PROJECT JUSTIFICANT

Prostate cancer (PCa) is the leading non-cutaneous cancer among American men1. African Americans (AA) suffer from the highest incidence rates of prostate cancer (PCa) in the world, with an annual incidence rate of 165/100,000 in the period from 2004 to 2008 and 229/ 100,000 in the period from 2006 to 20102,3. The GLOBOCAN program of the International Agency for Research in Cancer (IARC) estimates that PCa remains the leading cancer in terms of incidence and mortality among men in Africa and the Caribbean. African men scattered around the world suffer disproportionately from CaP compared to men of other races or ethnicities 5.


The IARC also estimates that CaP is in an upward trend in Africa with the number of deaths from CaP which will increase from 55,522 in 2010 to approximately 105,758 by 20301, i.e. double the number of cases that will be diagnosed in the United States. in 2030. Additionally, of all ethnic groups in the United States1, AA men have the highest rates of aggressive CaP and CaP-specific mortality. Our understanding of this disparity is very limited. In sub-Saharan Africa (SSA), the majority of CaP cases are diagnosed with aggressive disease, often at an advanced stage and generally incurable6,7. In both SSA and AA men, this situation could result from a combination of biological aggressiveness and late detection. Thus, there may be common features in the etiology of CaP in men of African origin that may explain the observed mortality values. Knowledge gained from studies of CaP in SSA could improve our understanding of CaP aggressiveness in men of African origin located worldwide.

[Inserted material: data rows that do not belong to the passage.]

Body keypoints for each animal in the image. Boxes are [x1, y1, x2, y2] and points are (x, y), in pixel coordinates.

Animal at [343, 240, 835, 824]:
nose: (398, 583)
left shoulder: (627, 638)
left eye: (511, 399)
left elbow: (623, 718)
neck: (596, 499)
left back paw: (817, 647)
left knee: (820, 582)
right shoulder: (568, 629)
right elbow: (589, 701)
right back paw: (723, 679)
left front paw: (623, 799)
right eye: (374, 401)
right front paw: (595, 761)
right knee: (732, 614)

Despite the clear public health implications of CaP in men of African descent, there have been few established associations between exposure to genetic susceptibility loci and environmental factors with the etiology of CaP. in AA. On the other hand, CaP is, among major cancers, the one with the highest heritability8,9. Numerous genetic susceptibility loci have been identified in men of European and Asian origin. Also, several genome-wide association studies (GWAS) have been reported, but none focusing exclusively on African populations. Most of the loci identified by GWAS were not reproduced in AA. Thus, there is a pressing need to identify specific African alleles and, thereby, elucidate the etiology of CaP in AA men. Furthermore, the development of infrastructure that can address the genetics of CaP in Africa will help build research capacity in the continent to widely promote cancer research.


SPECIFIC OBJECTIVES


To better understand the etiology of CaP in African men, we have established a large multicenter consortium entitled “Men of African ancestry and prostate cancer” (MADCAP). Using the resources of this consortium, we propose to undertake a multicenter study of CaP in SSA pursuing the following objectives:


Specific objective 1:


Genetic susceptibility: Discover new CaP loci and validate previously known CaP loci in African men to provide new information on the genetic etiology of CaP.

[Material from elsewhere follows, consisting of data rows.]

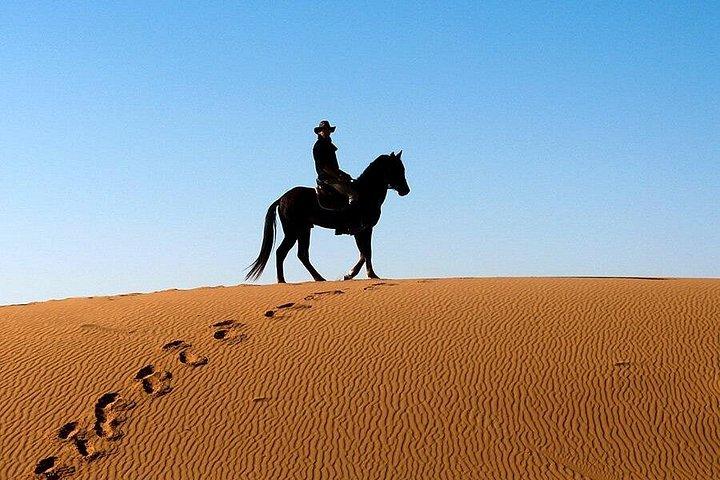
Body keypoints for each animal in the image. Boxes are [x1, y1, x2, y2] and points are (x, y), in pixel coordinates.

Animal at [245, 151, 410, 283]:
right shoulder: (361, 229)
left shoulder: (365, 229)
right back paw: (282, 280)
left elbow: (366, 252)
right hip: (293, 231)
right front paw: (352, 274)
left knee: (302, 254)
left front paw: (367, 274)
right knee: (282, 252)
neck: (366, 193)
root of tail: (281, 199)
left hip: (304, 230)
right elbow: (365, 253)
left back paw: (318, 278)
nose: (406, 190)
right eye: (396, 169)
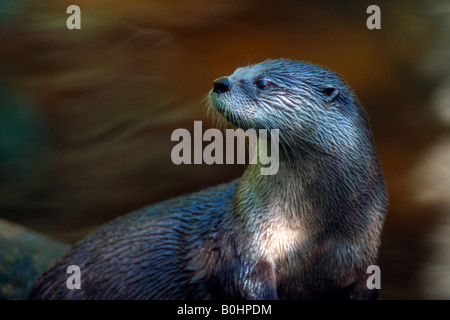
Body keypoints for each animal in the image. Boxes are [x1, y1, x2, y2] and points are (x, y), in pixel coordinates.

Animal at [27, 59, 386, 300]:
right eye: (239, 70)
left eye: (263, 82)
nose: (221, 82)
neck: (311, 229)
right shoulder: (246, 242)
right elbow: (244, 284)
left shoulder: (365, 257)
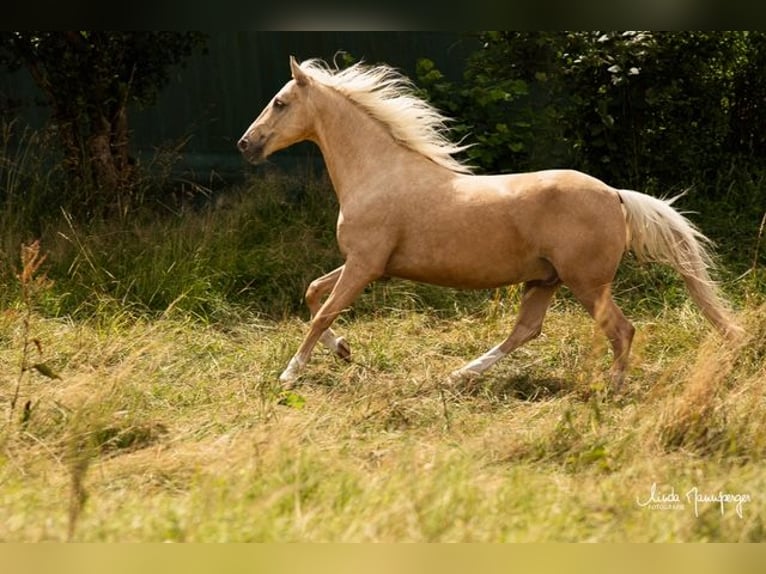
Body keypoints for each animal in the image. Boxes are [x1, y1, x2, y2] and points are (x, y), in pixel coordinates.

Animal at [240, 56, 744, 390]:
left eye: (280, 102)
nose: (246, 144)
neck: (378, 171)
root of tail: (616, 195)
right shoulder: (366, 265)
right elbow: (313, 293)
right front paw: (343, 350)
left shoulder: (365, 264)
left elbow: (324, 311)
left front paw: (289, 373)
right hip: (545, 280)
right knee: (526, 330)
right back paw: (459, 374)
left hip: (586, 283)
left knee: (620, 331)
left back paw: (611, 389)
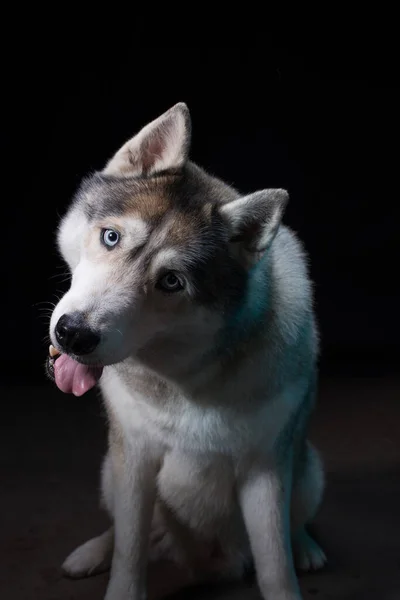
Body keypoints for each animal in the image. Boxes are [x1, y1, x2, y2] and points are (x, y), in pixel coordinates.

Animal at [49, 104, 324, 600]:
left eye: (171, 281)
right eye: (111, 237)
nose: (74, 335)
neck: (187, 378)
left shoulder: (266, 469)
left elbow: (275, 563)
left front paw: (288, 573)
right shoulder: (133, 458)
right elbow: (130, 546)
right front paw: (119, 579)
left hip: (309, 470)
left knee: (294, 522)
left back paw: (306, 546)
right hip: (109, 469)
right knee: (122, 528)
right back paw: (93, 551)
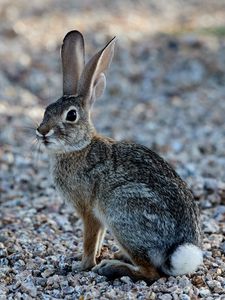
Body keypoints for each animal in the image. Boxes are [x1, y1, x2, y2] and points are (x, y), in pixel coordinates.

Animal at [36, 30, 203, 282]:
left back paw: (111, 268)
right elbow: (97, 239)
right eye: (46, 110)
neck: (79, 147)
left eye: (71, 115)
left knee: (151, 273)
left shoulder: (90, 211)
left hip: (122, 211)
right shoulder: (99, 217)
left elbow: (90, 240)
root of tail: (177, 252)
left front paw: (82, 265)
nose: (42, 131)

Goal 1.1: Undertake a genome-wide association study on the etiology of CaP and its aggressiveness in a set of pan-African samples representative of the ancestral origin of African-Americans.


Specific objective 2:


  • Population Genomics: Assess how population differentiation and the recent evolutionary history of African and African-American populations may shed light on the reasons underlying high rates of CaP among African-Americans.
  • Aim 2.1: Identify variants with large differences in allele frequency between continents and populations (including ancestry informative markers and AIMS) and assess whether these variants correlate with increased CaP risk and aggressiveness of the disease. CaP in African and African American men.
  • Aim 2.2: Assess how the evolutionary history of different genomic regions, taking into account genetic “hitchhiking” between CaP susceptibility alleles and locally adaptive alleles at closely linked loci, might contribute to differences in risk of CaP in men of African origin.